Scaly-breasted Munia, Spice Finch (Lonchura punctulata)

Scaly-breasted Munia
Lonchura punctulata
Scaly-breasted Mannikin/Finch, Spotted Munia, Spice Bird/Finch, Nutmeg Finch, Pipit Pinang (Malay)

Scaly-breasted Munias are among the most common Munias and are now quite common in Singapore too. They are found even in urban areas as well as cultivated lands, grasslands, scrub, secondary growth. But they were not so common in earlier records, suggesting that they could have been introduced.

Scaly-breasted Munias specialise in eating grass seeds and sedges, and have large conical beaks adapted for this purpose. They feed both on seeding heads on grass stems, as well as on ripe seeds that have fallen to the ground. They may also snack on small berries, such as those of the Lantana bush. Some have been seen picking at road kills.

Scaly-breasted Munias are highly gregarious and forage in small flocks, sometimes with other Munia species.

A large flock foraging in grass would move in a regular pattern. First a few birds would move forwards, followed by another few, and so on in waves. Or the birds at the back would leap-frog over the birds in front. Once a grass patch is thoroughly worked through, the whole flock would fly off to another patch. Smaller flocks feed haphazardly. At the end of the day, they may gather in flocks at the topmost branches of a bare or open tree, calling to each other. They then disperse to roost in smaller groups or pairs within nests, even outside the breeding season. Sometimes, up to a dozen birds may squeeze into a nest. These roosting nests are spread far apart. They may also roost with other Munias or even with weaver birds.

Breeding: Scaly-breasted Munias breed year round and may have multiple broods on a good year, up to 3-4 broods. The males perform a courting song, which may attract another male or even several. These males perch close to the singer and peer intently at his bill. This behaviour is called "peering". A male also entices a female by flying about with a bit of grass in his bill and flickering his wings and tail. If the female is interested, she too picks up a bit of grass and flickers her wings.
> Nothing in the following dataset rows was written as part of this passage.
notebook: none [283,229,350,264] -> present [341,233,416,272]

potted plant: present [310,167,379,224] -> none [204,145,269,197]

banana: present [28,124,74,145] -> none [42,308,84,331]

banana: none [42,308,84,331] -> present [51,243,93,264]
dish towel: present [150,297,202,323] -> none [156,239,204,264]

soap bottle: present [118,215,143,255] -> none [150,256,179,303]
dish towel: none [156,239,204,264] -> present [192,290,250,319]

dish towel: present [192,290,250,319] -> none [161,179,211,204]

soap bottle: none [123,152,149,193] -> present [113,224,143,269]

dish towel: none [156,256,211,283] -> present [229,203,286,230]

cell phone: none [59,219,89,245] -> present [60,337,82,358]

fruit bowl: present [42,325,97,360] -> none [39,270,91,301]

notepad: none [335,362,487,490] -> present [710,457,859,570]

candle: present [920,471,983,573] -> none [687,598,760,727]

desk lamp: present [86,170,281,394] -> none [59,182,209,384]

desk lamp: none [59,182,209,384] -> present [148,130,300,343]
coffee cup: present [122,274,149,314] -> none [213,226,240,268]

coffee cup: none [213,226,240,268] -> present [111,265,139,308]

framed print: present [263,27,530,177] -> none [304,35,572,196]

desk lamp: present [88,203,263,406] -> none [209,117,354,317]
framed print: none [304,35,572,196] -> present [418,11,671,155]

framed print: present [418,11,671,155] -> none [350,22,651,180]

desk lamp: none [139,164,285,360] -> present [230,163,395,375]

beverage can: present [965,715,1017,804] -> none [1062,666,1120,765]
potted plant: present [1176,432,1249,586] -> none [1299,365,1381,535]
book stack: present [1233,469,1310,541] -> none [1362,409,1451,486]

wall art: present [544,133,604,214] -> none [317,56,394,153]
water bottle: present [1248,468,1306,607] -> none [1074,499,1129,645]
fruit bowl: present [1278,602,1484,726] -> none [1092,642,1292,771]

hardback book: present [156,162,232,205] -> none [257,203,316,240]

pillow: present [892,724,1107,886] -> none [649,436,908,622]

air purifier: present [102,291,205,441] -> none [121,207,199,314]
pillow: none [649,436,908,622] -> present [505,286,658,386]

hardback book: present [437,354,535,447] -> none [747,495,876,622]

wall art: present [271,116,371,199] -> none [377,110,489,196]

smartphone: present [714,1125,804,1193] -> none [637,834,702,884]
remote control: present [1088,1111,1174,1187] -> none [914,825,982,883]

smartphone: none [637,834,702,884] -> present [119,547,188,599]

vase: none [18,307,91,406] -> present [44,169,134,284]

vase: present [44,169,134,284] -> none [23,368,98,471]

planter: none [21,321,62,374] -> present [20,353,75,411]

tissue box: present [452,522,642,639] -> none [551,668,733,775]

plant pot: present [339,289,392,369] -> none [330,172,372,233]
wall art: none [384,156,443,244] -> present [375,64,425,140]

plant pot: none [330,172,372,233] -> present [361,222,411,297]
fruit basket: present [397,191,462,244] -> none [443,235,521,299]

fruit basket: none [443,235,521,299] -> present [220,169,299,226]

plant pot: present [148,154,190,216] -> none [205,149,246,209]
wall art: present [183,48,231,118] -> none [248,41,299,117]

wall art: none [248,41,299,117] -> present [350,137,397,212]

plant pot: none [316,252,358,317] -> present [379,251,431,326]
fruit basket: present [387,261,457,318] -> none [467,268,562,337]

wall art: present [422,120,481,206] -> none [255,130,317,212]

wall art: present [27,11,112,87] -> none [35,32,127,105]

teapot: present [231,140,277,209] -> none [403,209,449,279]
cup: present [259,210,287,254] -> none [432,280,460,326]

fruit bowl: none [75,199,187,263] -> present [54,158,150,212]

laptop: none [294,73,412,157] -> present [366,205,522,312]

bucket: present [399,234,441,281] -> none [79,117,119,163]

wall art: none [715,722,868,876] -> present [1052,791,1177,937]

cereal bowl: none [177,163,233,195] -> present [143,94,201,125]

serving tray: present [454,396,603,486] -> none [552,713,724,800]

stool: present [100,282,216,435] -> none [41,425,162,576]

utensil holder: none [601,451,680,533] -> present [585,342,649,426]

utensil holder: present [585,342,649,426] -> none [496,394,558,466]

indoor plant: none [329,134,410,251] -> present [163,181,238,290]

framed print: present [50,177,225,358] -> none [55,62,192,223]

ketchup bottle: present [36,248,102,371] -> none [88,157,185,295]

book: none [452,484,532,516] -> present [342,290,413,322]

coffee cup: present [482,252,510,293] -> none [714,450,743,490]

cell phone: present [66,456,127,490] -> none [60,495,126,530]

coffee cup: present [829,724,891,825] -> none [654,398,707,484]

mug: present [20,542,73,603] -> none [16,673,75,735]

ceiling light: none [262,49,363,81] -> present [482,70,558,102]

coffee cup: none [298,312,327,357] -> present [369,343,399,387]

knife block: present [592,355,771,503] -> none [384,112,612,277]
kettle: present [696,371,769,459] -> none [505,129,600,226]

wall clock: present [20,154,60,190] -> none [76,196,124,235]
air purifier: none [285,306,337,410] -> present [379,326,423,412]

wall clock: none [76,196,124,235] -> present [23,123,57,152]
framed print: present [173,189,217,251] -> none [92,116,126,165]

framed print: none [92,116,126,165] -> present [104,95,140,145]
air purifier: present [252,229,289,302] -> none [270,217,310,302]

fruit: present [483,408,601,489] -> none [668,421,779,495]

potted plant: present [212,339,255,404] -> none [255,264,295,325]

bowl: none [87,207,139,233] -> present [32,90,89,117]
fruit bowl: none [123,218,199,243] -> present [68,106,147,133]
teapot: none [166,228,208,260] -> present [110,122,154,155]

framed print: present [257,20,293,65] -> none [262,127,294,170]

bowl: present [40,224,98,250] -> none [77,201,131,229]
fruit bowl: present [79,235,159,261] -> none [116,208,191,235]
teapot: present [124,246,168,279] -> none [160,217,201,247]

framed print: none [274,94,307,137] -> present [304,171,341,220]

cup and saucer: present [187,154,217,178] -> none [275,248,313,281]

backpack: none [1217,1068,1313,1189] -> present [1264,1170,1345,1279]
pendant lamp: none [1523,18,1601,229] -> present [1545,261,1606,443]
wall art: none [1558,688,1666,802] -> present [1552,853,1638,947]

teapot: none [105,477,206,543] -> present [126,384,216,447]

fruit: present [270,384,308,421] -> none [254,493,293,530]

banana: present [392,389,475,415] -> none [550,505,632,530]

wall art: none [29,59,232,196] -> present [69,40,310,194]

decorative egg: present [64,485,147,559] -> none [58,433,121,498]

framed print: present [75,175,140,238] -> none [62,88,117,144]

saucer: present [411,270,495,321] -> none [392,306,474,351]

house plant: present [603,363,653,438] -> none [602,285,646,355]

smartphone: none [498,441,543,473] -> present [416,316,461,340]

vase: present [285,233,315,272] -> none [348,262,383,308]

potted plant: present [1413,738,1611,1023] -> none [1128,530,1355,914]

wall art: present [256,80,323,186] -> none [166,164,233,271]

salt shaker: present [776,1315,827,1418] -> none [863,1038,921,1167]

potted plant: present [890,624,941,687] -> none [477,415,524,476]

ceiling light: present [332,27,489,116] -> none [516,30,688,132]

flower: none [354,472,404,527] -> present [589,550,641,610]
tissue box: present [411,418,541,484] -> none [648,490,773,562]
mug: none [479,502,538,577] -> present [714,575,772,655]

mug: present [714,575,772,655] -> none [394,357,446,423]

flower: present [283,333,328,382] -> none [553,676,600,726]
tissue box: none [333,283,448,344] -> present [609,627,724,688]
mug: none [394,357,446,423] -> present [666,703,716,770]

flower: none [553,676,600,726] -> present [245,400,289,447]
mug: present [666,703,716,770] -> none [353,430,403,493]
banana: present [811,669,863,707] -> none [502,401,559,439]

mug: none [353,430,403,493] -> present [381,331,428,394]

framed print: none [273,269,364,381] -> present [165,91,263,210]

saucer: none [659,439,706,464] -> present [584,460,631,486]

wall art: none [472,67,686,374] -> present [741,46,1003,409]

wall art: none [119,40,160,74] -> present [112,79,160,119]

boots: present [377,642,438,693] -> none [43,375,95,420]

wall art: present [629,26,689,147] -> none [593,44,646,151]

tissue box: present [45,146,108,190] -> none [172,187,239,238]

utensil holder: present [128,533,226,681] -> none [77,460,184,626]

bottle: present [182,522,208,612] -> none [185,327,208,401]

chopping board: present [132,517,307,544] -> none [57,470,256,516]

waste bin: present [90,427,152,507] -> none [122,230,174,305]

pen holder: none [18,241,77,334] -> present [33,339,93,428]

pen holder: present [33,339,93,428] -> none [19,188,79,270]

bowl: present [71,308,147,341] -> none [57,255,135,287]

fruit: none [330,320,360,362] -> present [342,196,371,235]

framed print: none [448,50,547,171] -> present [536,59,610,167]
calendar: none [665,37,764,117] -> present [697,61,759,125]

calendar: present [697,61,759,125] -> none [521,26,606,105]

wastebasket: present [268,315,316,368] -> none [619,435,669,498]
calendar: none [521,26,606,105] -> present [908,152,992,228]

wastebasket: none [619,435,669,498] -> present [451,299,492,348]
Scaly-breasted Munias build well hidden nests 4-5m high in thorny bushes, trees, creepers, or high in the crowns of palms. Often, the only way you can spot the location is to see the bird carrying nesting material into its hiding place. Sometimes they nest in bushes infested by ants, which appear to leave the birds alone and provide them some protection. Unlike their roosting nests, breeding nests may be built closer together in a colony. The male brings nesting materials while the female builds, often from the inside. In some, the breeding nest is later used as a roosting nest.

The nest is an untidy globe made out of grass and bamboo leaves, with a side entrance. It is lined with soft fluffy seeds or feathers. The nest are not woven and material is simply pushed together. But the nests are well-made, robust and waterproof. The birds work tirelessly and the nest can become an enormous globe. 5-6 white eggs are laid, although sometimes more eggs are found, probably laid by more than one female. Both parents incubate. The eggs hatch in about 2 weeks and the young are fed entirely vegetable matter, which is regurgitated by the parents. They fledge in 18-19 days. Juveniles often form their own flocks after leaving their parents, and wander about together.

Scaly-breasted Munias are often hunted by birds of prey. When a flock flies some distance, although the whole group flies in a a direct manner, within the flock, each bird follows an erratic corkscrewing path. This makes it hard for birds of prey to target a single individual.

Status and threats: Scaly-breasted Munias are often considered a pest on paddy and other grain crops. Children are encouraged to destroy their nests as a means of controlling them. In some countries, they are caught in large numbers for the table, and for the pet trade.